— Почему мне надоела сестра жены?
Член не скупясь выдает характеристику свояченице.
«Р», «Н», «В».
Остап вдохновенно:
— М-да, м-да, весьма тревожный смысл.
— Не жалейте подлеца.
— Очень тревожный смысл.
— Не томите, умоляю… Приму истину, как бы горька она не была.
— Разбилась…
— О, боже!
— Разбилась ночная ваза!
— Вдребезги?
— На мелкие осколки.
— Фаянсовая?
— Не хрустальная же.
— С синими цветочками и трещинкой на крышке?
— И с цветочками, и с трещинкой.
— Это ступенька на лестнице виновата, я предупреждал неоднократно, это ступенька.
— Да, процедура выноса закончилась печально.
— Но я же хотел попростецки, так сказать, по родственному…
Остап меняет фиолетовую безрукавку на желтую.
Остап торопливо выпивает стакан крепкого чаю с лимоном (три ложки сахара и ломтик в палец толщиной).
Остап поправляет царский член — бечевка издает струнный звук.
Толстая хохотушка, едва сдерживая распирающий ее смех, все никак не может обратиться к вращающемуся в экстазе духу с судьбоносным вопросом.
Мы терпеливы.
— Ой, батюшки, прямо и не знаю — к кому прислониться на закате днев, к повару из хвранцузского ресторану али к щвейцару, с золотыми галунами?
Заканчивает вопрос прысканьем в ладошки.
Невозмутимый член выдает разборчивой невестушке.
«К», «Л», «С».
— Касторка — лучшее слабительное, — выпаливает Остап без раздумий.
— Ой, — заходится в смехе толстуха, — Ой… Ой…

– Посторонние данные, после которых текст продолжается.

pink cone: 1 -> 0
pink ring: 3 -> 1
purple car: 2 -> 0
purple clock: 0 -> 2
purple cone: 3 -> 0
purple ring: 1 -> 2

Я протягиваю стакан с холодной водой (относительно) приготовленный для истерик и трансов.
Она фыркает, разбрызгивает воду.
Я начинаю подпирать ее к выходу.
— Швейцар-то мне милее краснорожего! — кричит она на прощание. — Милее!
Удовлетворенную сменяет смущающийся интеллигент.

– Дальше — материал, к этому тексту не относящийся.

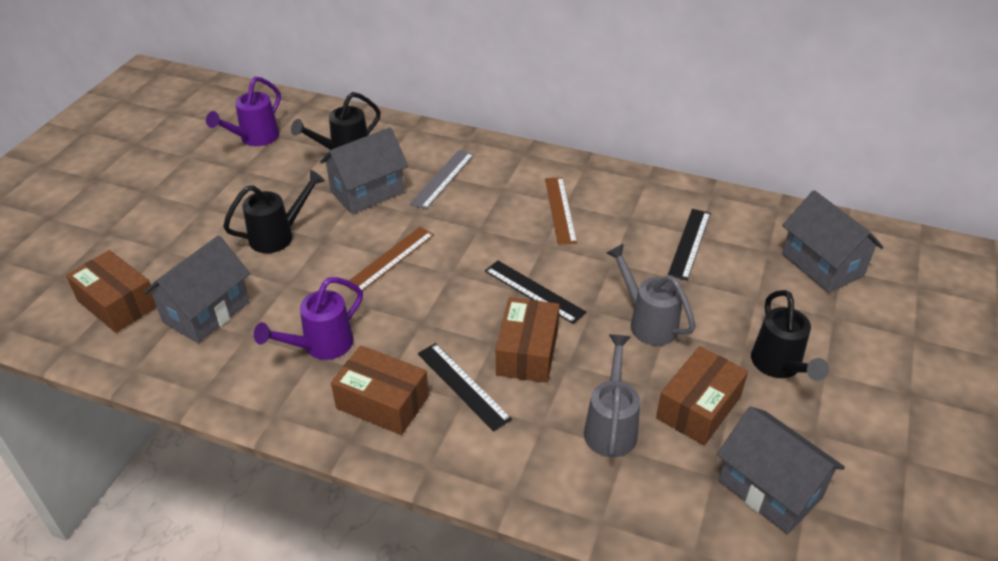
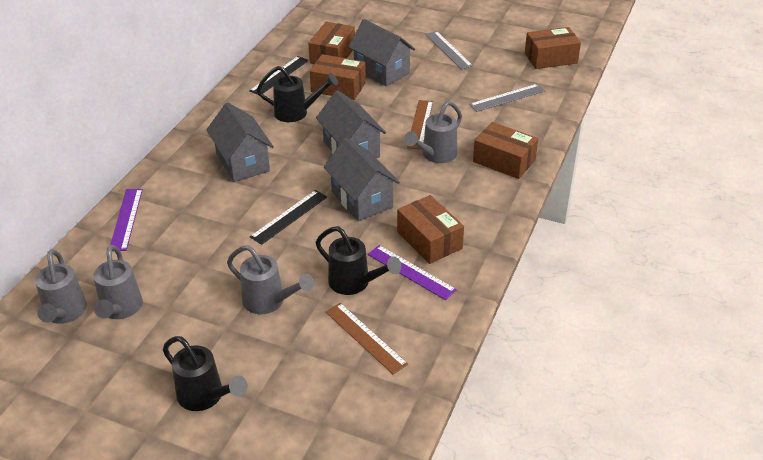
black ruler: 3 -> 2
brown box: 4 -> 5
grey ruler: 1 -> 2
grey watering can: 2 -> 4
purple ruler: 0 -> 2
purple watering can: 2 -> 0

— С точки зрения формальной логики, прослеживается дичайшая закономерность… Утром, извините, расцветаю по всем физиологическим и гигиеническим канонам, а вот с вечера, извините, вяленький и нет средства для приведения в состояние, извините, коитуса… Вот в чем вопрос?

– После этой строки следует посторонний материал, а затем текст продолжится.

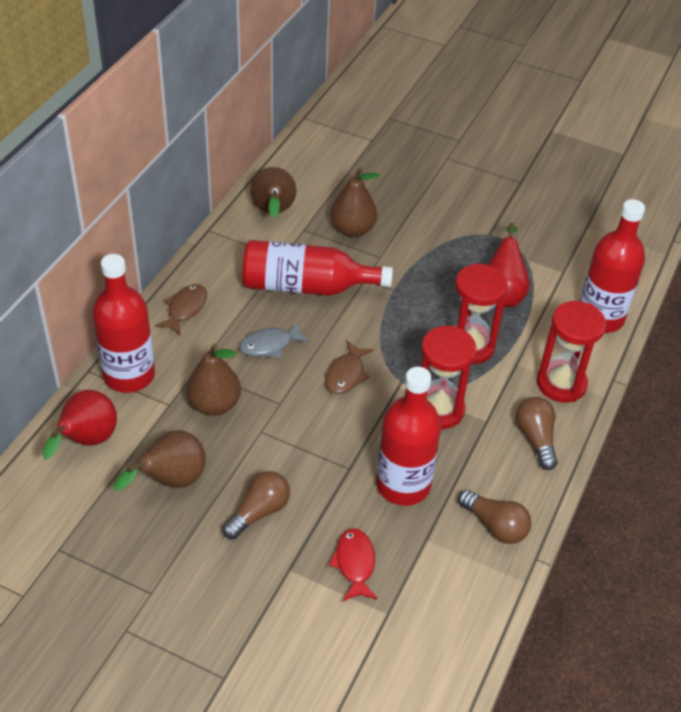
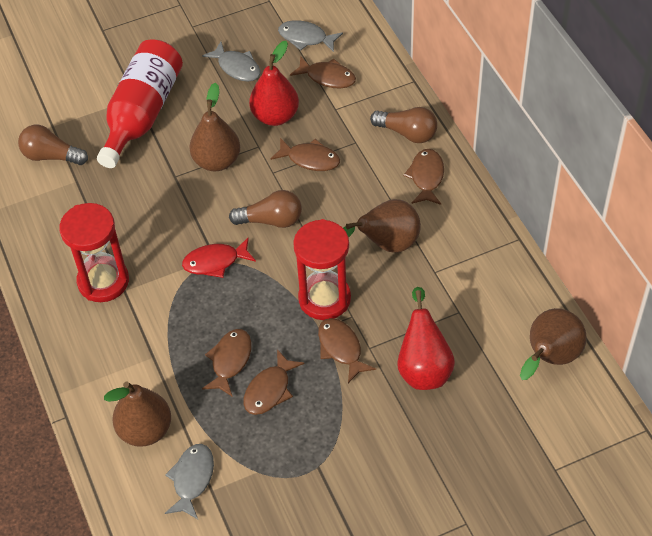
brown fish: 2 -> 6
grey fish: 1 -> 3
red bottle: 4 -> 1
red hourglass: 3 -> 2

Интеллигент долго, пристально, с завистью созерцает членовращение и уже в затухающей фазе едва наскребает три буквы — и все, как специально «П».
— П-п-е-е-е-гас, — произносит Остап напевно. — Пырнул поэ-э-э-та!
— Извините, вы сказали — пырнул?
— Пырнул! — голос Остап обрел нужную степень наглости и твердости, которых интеллигенты не переваривают.
— Пегас?
— Самый настоящий. С крыльями и хвостом.
— Извините, а чем пырнул?
— Разумеется, копытом.
— Но насколько я в курсе, копытом ля-га-ют-ся!
— Лошади, кобылы, мерины, стригунки, мустанги, одры, кони и пони, как установлено науками, производят болевое, защитное, агрессивное действие вышеназванным роговым наростом, а вот Пегас, источивший до остроты средневекового кинжала вдохновенные конечности о поэтический гранит неприступного Парнаса, — совсем другая масть.
— Убедили, убедили…
— Судя по вашей обиде за трудягу-Пегаса, вам неоднократно приходилось его седлать?
— Вот именно… Вы открыли мне глаза… Как же я упустил первопричину ежевечернего фиаско… Она же лежит на поверхности… Слепец! Именно ПЕГАС ПЫРНУЛ ПОЭТА!
— Стихотворством балуетесь?
— Регулярно.
— Лирикой?
— Да нет, все больше опусы гражданского звучания.